* [GIVEN EXERCISE]
Reproduce each of the records below word for word, changing nothing.

Stored records:

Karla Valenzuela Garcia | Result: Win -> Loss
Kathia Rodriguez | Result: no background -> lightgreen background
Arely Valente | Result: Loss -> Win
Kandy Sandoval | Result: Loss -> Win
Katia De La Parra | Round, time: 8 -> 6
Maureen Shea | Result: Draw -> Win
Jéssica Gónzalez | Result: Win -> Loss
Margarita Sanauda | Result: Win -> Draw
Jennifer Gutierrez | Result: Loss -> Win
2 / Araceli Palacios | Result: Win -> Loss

* [WRITTEN SOLUTION]
Karla Valenzuela Garcia | Result: Win -> Loss
Kathia Rodriguez | Result: no background -> lightgreen background
Arely Valente | Result: Loss -> Win
Kandy Sandoval | Result: Loss -> Win
Katia De La Parra | Round, time: 8 -> 6
Maureen Shea | Result: Draw -> Win
Jéssica Gónzalez | Result: Win -> Loss
Margarita Sanauda | Result: Win -> Draw
Jennifer Gutierrez | Result: Loss -> Win
2 / Araceli Palacios | Result: Win -> Loss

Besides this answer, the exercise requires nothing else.